### RECORDED INFORMATION ###
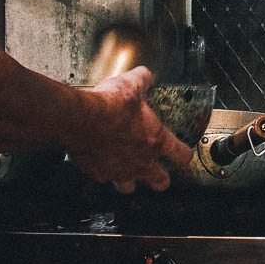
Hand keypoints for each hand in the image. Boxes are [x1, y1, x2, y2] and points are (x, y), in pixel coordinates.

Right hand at [63, 67, 194, 194]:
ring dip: (129, 180)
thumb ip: (143, 81)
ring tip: (125, 171)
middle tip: (156, 171)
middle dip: (160, 178)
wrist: (80, 120)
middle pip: (161, 182)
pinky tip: (99, 162)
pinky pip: (104, 179)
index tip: (182, 155)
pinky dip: (103, 172)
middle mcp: (142, 161)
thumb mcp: (131, 85)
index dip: (183, 156)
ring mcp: (121, 171)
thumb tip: (146, 75)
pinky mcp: (100, 175)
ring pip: (130, 188)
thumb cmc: (108, 106)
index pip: (181, 156)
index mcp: (156, 140)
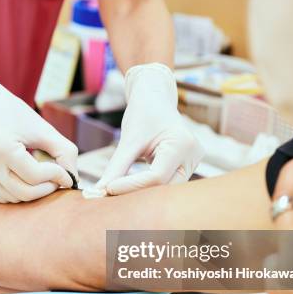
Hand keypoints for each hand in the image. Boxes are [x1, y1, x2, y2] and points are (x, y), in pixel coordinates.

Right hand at [0, 63, 77, 202]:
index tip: (67, 175)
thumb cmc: (17, 117)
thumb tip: (72, 181)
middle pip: (24, 193)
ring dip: (32, 191)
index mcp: (1, 147)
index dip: (56, 177)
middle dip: (46, 189)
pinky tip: (20, 175)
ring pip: (14, 198)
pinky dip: (16, 191)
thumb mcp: (44, 129)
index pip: (35, 176)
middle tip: (56, 180)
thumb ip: (64, 152)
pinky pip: (2, 197)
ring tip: (36, 172)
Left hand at [96, 63, 202, 194]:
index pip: (157, 177)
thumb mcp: (128, 140)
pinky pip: (166, 183)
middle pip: (164, 187)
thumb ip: (116, 168)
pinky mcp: (185, 166)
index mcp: (182, 144)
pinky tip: (129, 188)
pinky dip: (147, 187)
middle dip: (137, 193)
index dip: (131, 186)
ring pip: (165, 189)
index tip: (108, 189)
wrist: (155, 98)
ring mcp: (192, 162)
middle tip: (110, 195)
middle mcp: (193, 156)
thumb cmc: (143, 113)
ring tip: (117, 191)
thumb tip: (100, 192)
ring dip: (142, 193)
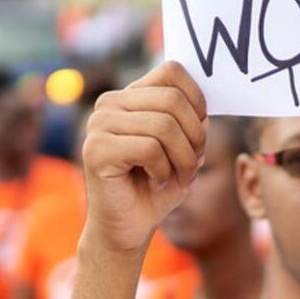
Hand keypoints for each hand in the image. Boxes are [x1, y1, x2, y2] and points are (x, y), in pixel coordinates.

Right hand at [80, 61, 206, 252]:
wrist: (129, 227)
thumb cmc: (156, 187)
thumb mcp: (184, 149)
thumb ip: (193, 122)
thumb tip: (203, 110)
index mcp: (130, 96)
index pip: (171, 71)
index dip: (197, 99)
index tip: (201, 130)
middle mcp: (110, 104)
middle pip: (173, 100)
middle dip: (195, 136)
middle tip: (193, 164)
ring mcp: (98, 124)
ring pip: (164, 125)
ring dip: (184, 158)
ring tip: (178, 177)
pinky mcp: (96, 149)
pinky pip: (150, 148)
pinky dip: (165, 170)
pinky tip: (157, 182)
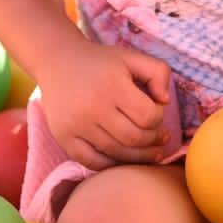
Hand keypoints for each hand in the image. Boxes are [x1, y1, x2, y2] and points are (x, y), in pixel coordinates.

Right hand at [37, 41, 172, 170]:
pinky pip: (92, 162)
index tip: (157, 112)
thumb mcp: (132, 57)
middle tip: (161, 137)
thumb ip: (158, 72)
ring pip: (116, 153)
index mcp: (112, 85)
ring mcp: (76, 125)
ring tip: (151, 152)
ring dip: (139, 156)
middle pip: (134, 138)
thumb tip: (165, 102)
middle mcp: (92, 107)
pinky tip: (124, 157)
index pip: (147, 116)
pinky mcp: (63, 137)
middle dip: (153, 141)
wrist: (57, 61)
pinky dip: (111, 164)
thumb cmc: (101, 62)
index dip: (159, 118)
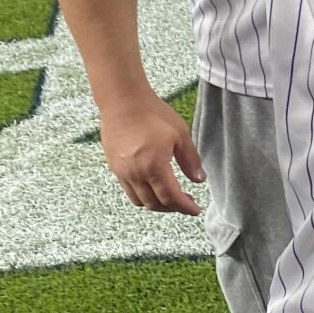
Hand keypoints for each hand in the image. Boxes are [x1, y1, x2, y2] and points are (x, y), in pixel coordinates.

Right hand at [97, 93, 204, 214]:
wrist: (123, 102)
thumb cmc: (153, 114)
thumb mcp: (180, 135)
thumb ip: (191, 160)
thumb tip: (199, 180)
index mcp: (154, 166)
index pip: (171, 197)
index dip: (185, 207)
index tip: (195, 210)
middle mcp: (135, 174)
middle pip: (155, 204)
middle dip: (173, 208)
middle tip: (187, 203)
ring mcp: (122, 172)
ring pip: (140, 201)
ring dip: (157, 204)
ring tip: (171, 197)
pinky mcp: (114, 168)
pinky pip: (129, 191)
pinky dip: (143, 195)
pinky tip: (154, 186)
###
#### [DIRECTIONS FOR THIS TASK]
Reproduce each entry word for word and cut the images.

#### [ANSWER SPACE]
Hand keypoints for each hand in the image. Boxes are [x1, y1, x2, y2] and points are (x, y), in pixel coordinates.

Right hand at [63, 67, 194, 194]:
ring dip: (129, 180)
thumb ip: (143, 81)
ring tip: (125, 171)
middle tip: (156, 171)
middle dip: (160, 178)
wrist: (80, 120)
middle pip: (161, 182)
pinky tip: (99, 162)
pinky pip: (104, 179)
index tip: (182, 155)
pinky dip: (103, 172)
middle mcp: (142, 161)
thumb mcp: (131, 85)
index dip: (183, 156)
ring mcp: (121, 171)
thumb tip: (146, 75)
pinky mcp: (100, 175)
ring pip: (130, 188)
thumb cmc: (108, 106)
index pip: (181, 156)
index mcp: (156, 140)
Hand keypoints for each hand in the image. Boxes are [x1, y1, x2, y2] and points are (x, y), in pixel coordinates.

Right hand at [0, 63, 77, 202]:
index tip: (67, 175)
thumb cmc: (17, 117)
thumb tip: (72, 181)
middle pip: (24, 193)
ring dip: (32, 191)
index mcp: (1, 147)
index dip: (56, 177)
middle dip: (46, 189)
pinky tip: (20, 175)
ring pip: (14, 198)
pinky dip: (16, 191)
thumb mcp: (44, 129)
index pip: (35, 176)
middle tip: (56, 180)
thumb ip: (64, 152)
pinky pip: (2, 197)
ring tip: (36, 172)
Left hand at [96, 63, 202, 194]:
index pip: (157, 177)
thumb mcp: (128, 140)
pinky pip: (166, 183)
middle pip: (164, 187)
thumb ip: (116, 168)
pinky mcp: (185, 166)
index mcp: (182, 144)
pinky tip: (129, 188)
pinky dip: (147, 187)
middle dip: (137, 193)
index dip: (131, 186)
ring pip: (165, 189)
index tip: (108, 189)
wrist: (155, 98)
ring mcp: (192, 162)
middle tip: (110, 195)
middle mcp: (193, 156)
thumb cmc: (143, 113)
ring tip: (117, 191)
thumb tip: (100, 192)
ring dip: (142, 193)
Hand keypoints for each hand in the image. Boxes are [x1, y1, x2, y2] and points are (x, y), in pixel coordinates.

Right hand at [80, 61, 206, 252]:
wrist: (129, 227)
thumb cmc: (156, 187)
thumb mcp: (184, 149)
thumb ip: (193, 122)
thumb tip: (203, 110)
index mcp: (130, 96)
index pip: (171, 71)
index dip: (197, 99)
index tip: (201, 130)
middle mcp: (110, 104)
middle pip: (173, 100)
middle dip: (195, 136)
middle tip: (193, 164)
ring mcp: (98, 124)
ring pip: (164, 125)
ring dip: (184, 158)
ring tip: (178, 177)
pinky mcp: (96, 149)
pinky pip: (150, 148)
pinky dip: (165, 170)
pinky tip: (157, 182)
Hand keypoints for each hand in the image. Boxes are [x1, y1, x2, y2] and points are (x, y), in pixel coordinates.

Right hand at [37, 41, 172, 170]:
pinky pip: (92, 162)
index tip: (157, 112)
thumb mcp: (132, 57)
middle tip: (161, 137)
thumb ip: (158, 72)
ring pip: (116, 153)
index mcp: (112, 85)
ring mcp: (76, 125)
ring tip: (151, 152)
ring dip: (139, 156)
middle pip: (134, 138)
thumb tip: (165, 102)
middle mcp: (92, 107)
pinky tip: (124, 157)
index pip: (147, 116)
pinky mcp: (63, 137)
middle dip: (153, 141)
wrist: (57, 61)
pinky dip: (111, 164)
thumb cmc: (101, 62)
index dip: (159, 118)
Hand keypoints for each hand in the image. Boxes are [x1, y1, x2, y2] and points are (x, y), in pixel coordinates.

Right hand at [97, 93, 204, 214]:
wrist: (123, 102)
thumb cmc: (153, 114)
thumb mcp: (180, 135)
thumb ip: (191, 160)
thumb tip: (199, 180)
index mcp: (154, 166)
index pip: (171, 197)
index dip: (185, 207)
index tip: (195, 210)
middle mcp: (135, 174)
middle pip: (155, 204)
middle dip: (173, 208)
middle tip: (187, 203)
ring mcp: (122, 172)
ring pip: (140, 201)
ring dip: (157, 204)
ring tip: (171, 197)
pinky mcp: (114, 168)
pinky pip: (129, 191)
pinky dip: (143, 195)
pinky tip: (154, 186)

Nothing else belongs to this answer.